Werkinstructies: Op welke datum voerde de ambtsvoorganger volgens de brief over vreemdelingenbewaring overleg met de vaste Kamercommissie voor Justitie?

Brontekst:
━━━━━━━━

26 338
Vreemdelingenbewaring

nr. 6
BRIEF VAN DE STAATSSECRETARIS VAN JUSTITIE

Aan de Voorzitter van de Tweede Kamer der Staten-Generaal

Den Haag, 30 oktober 2001

Op 3 maart 1999 heeft mijn ambtsvoorganger met de vaste Kamercommissie voor Justitie overleg gevoerd inzake de notitie vreemdelingenbewaring (TK, vergaderjaar 1998–1999, 26 338, nr. 1). Tegen de achtergrond dat de vreemdelingenbewaring een bestuursrechtelijke maatregel is en niet een strafrechtelijke vrijheidsbenemende maatregel, werd een regime bepleit dat aansluit bij de eigen aard van de vreemdelingenbewaring. Toegezegd is de Kamer over de mogelijkheid daartoe te informeren. Bij deze doe ik deze toezegging gestand. Hierbij zij vermeld dat de verstreken tijd sedert het genoemde overleg is benut voor uitgebreid overleg over de vormgeving van de regime-aanpassing, mede tegen de achtergrond van de nieuwe Vreemdelingenwet, voor onderzoek naar de (financiële) mogelijkheden binnen het huidige stelsel (in de inrichting in Tilburg), voor overleg met de directeuren van de inrichting over de mate van beveiliging en voor overleg over de financiering.

Inleiding

De vrijheidsbenemende maatregel zoals neergelegd in het huidige artikel 59 (oud artikel 26) van de Vreemdelingenwet (hierna te noemen vreemdelingenbewaring) is een ingrijpende bestuursrechtelijke maatregel.

Deze wordt slechts toegepast indien strikt noodzakelijk, om te voorkomen dat uit te zetten vreemdelingen zich onttrekken aan hun uitzetting. Het gaat daarbij in de regel om vreemdelingen, die geen of niet langer verblijfsrecht hebben in Nederland en die het is aangezegd Nederland te verlaten.

━━━━━━━━

Aangeleverd materiaal:

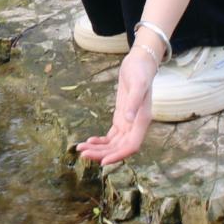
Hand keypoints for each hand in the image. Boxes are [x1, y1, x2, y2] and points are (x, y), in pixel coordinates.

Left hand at [75, 47, 154, 164]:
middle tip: (83, 154)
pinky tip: (90, 140)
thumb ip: (134, 102)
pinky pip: (112, 136)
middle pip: (119, 148)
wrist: (140, 61)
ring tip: (81, 149)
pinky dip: (101, 141)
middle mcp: (136, 125)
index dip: (118, 156)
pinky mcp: (121, 117)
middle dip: (102, 153)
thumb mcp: (138, 83)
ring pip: (114, 143)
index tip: (103, 162)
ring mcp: (128, 122)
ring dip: (99, 149)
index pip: (131, 146)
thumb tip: (128, 121)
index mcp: (142, 120)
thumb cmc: (141, 70)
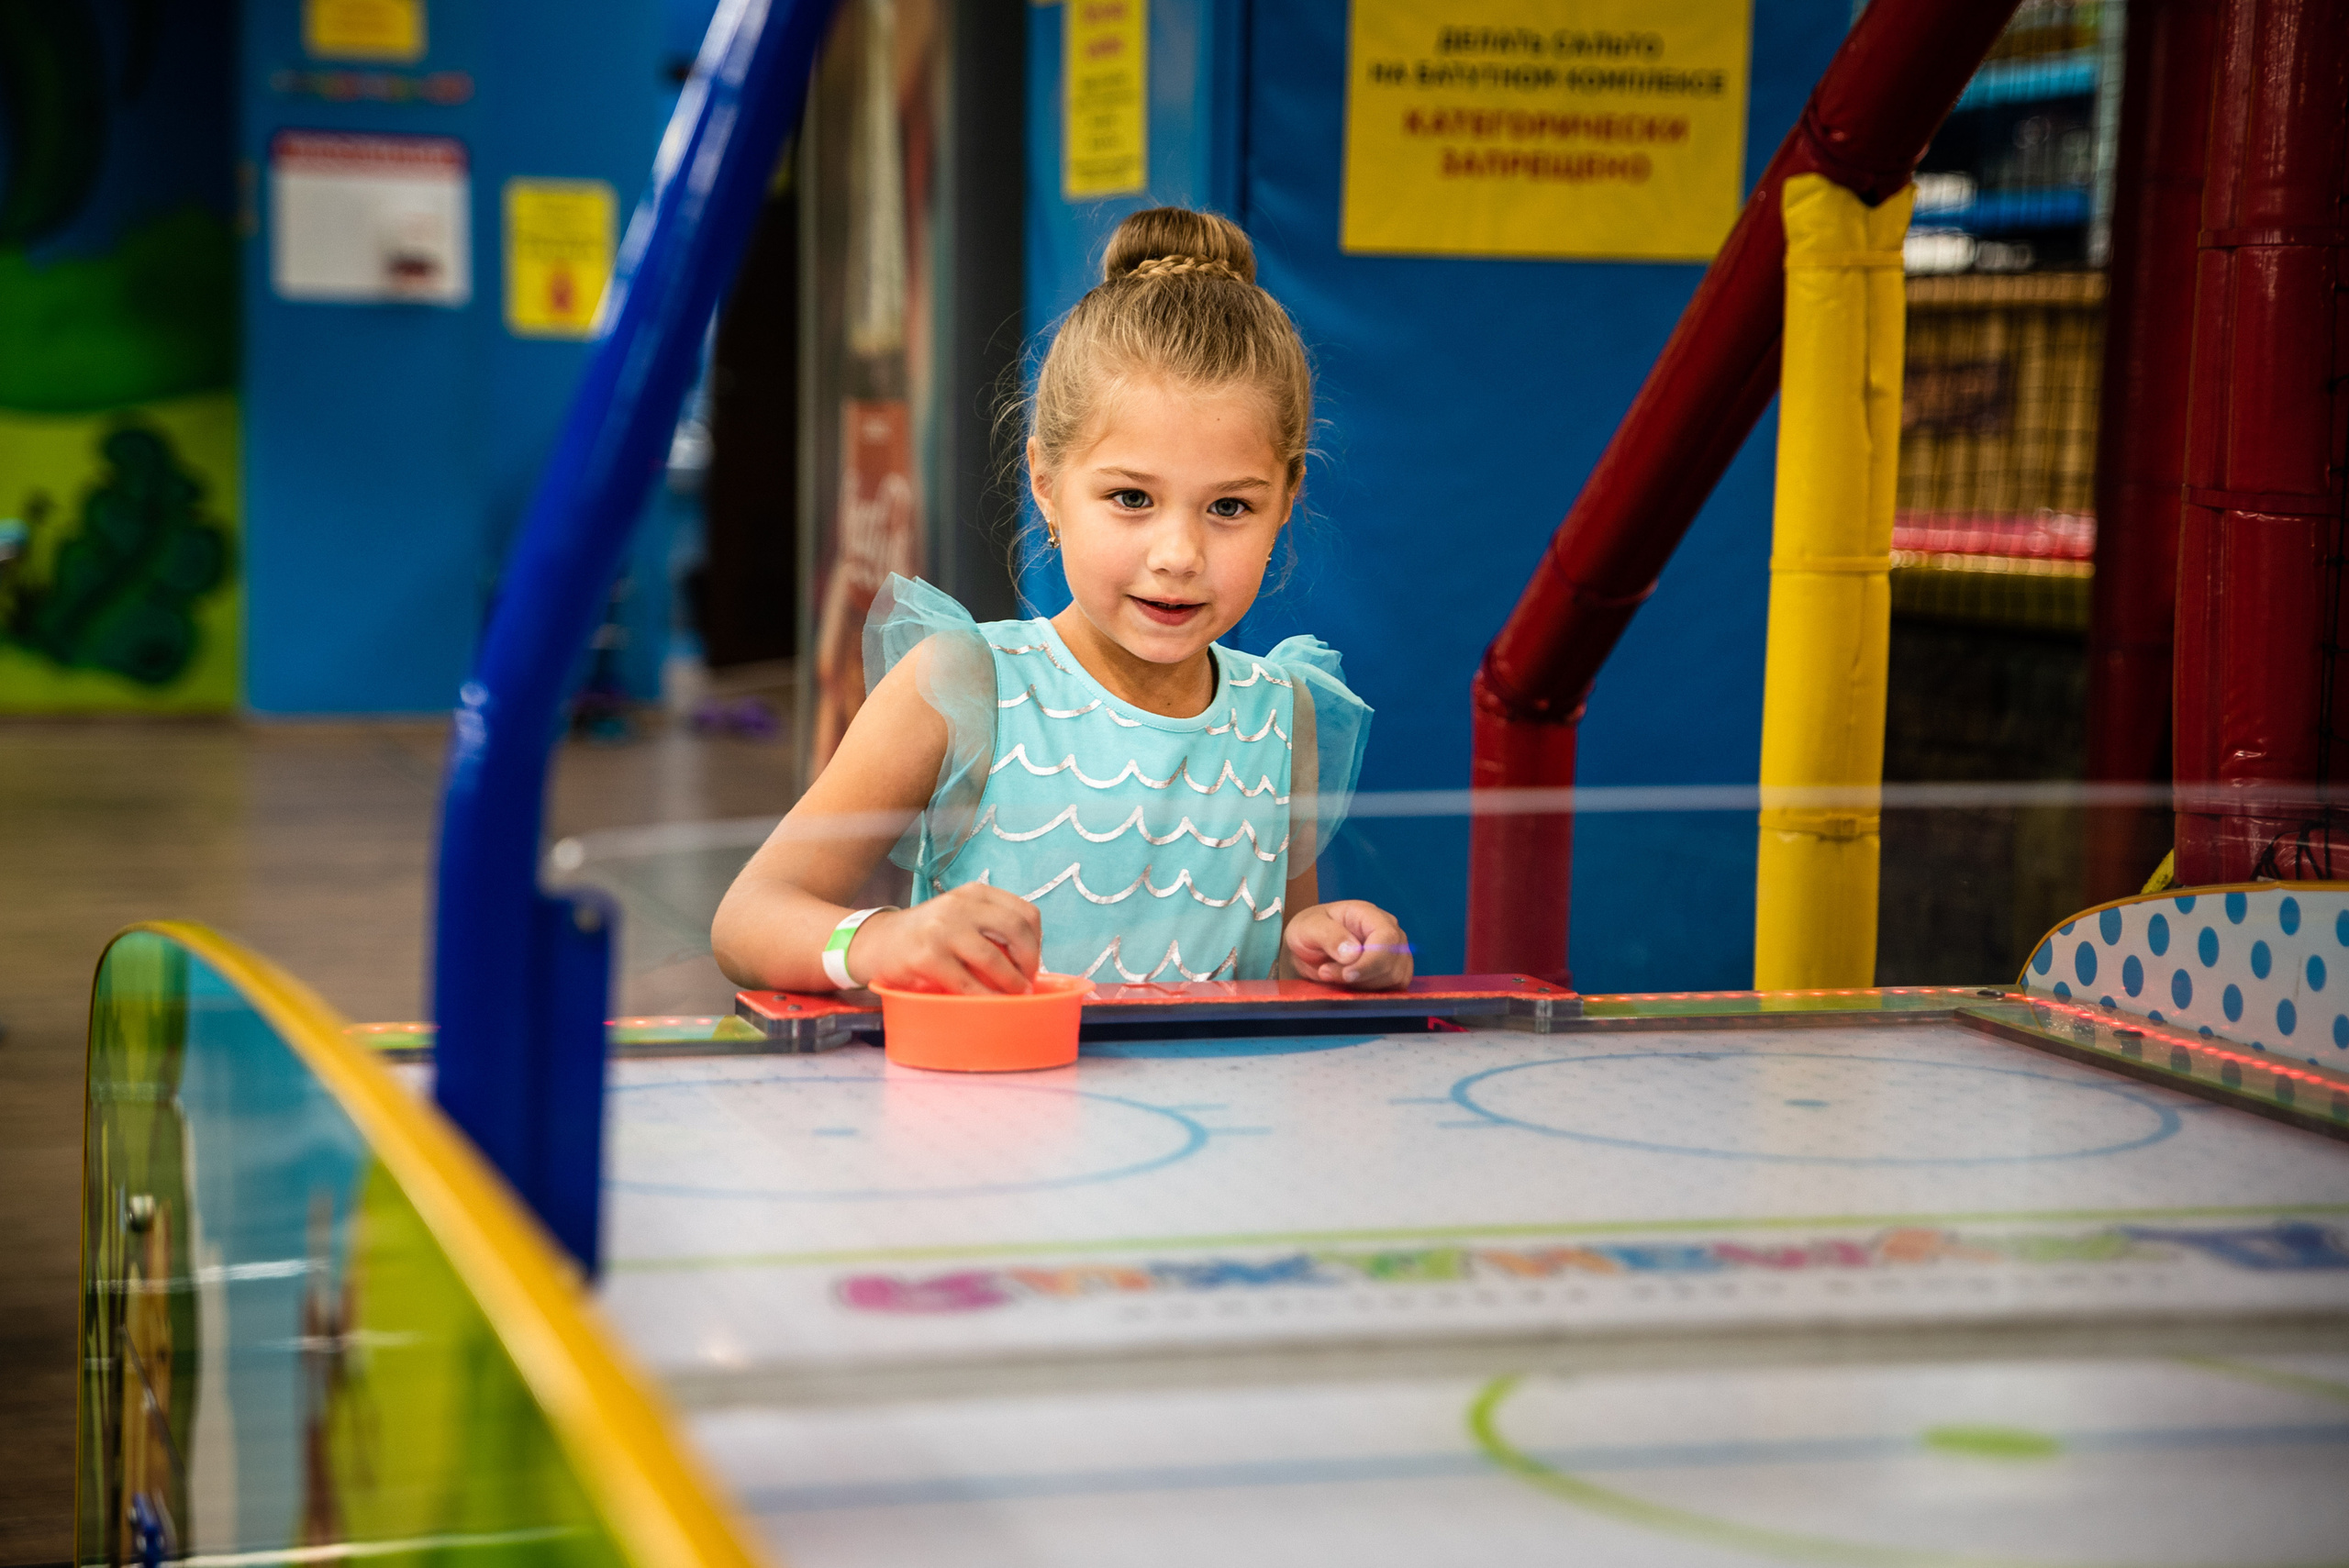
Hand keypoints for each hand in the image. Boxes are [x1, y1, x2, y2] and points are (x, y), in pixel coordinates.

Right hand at [851, 885, 1041, 993]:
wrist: (877, 943)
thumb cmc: (927, 935)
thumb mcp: (959, 917)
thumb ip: (990, 927)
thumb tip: (1028, 960)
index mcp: (975, 893)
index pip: (1026, 913)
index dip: (1036, 942)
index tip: (1032, 962)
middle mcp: (960, 905)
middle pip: (1017, 930)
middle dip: (1030, 961)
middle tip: (1027, 982)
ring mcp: (942, 929)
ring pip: (994, 958)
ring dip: (1011, 983)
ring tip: (1014, 995)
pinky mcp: (927, 957)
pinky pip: (968, 983)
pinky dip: (985, 998)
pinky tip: (990, 1004)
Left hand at [1285, 900, 1411, 989]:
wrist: (1308, 949)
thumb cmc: (1308, 931)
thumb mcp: (1308, 927)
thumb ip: (1329, 936)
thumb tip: (1354, 952)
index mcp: (1369, 914)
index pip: (1387, 938)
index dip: (1371, 961)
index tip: (1347, 974)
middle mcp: (1389, 931)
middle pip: (1392, 962)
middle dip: (1361, 976)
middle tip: (1327, 972)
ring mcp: (1395, 953)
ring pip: (1394, 978)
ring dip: (1362, 985)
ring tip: (1334, 975)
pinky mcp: (1393, 973)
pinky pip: (1393, 989)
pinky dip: (1371, 993)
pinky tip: (1349, 985)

━━━━━━━━

Het antwoord: Op 3 maart 1999.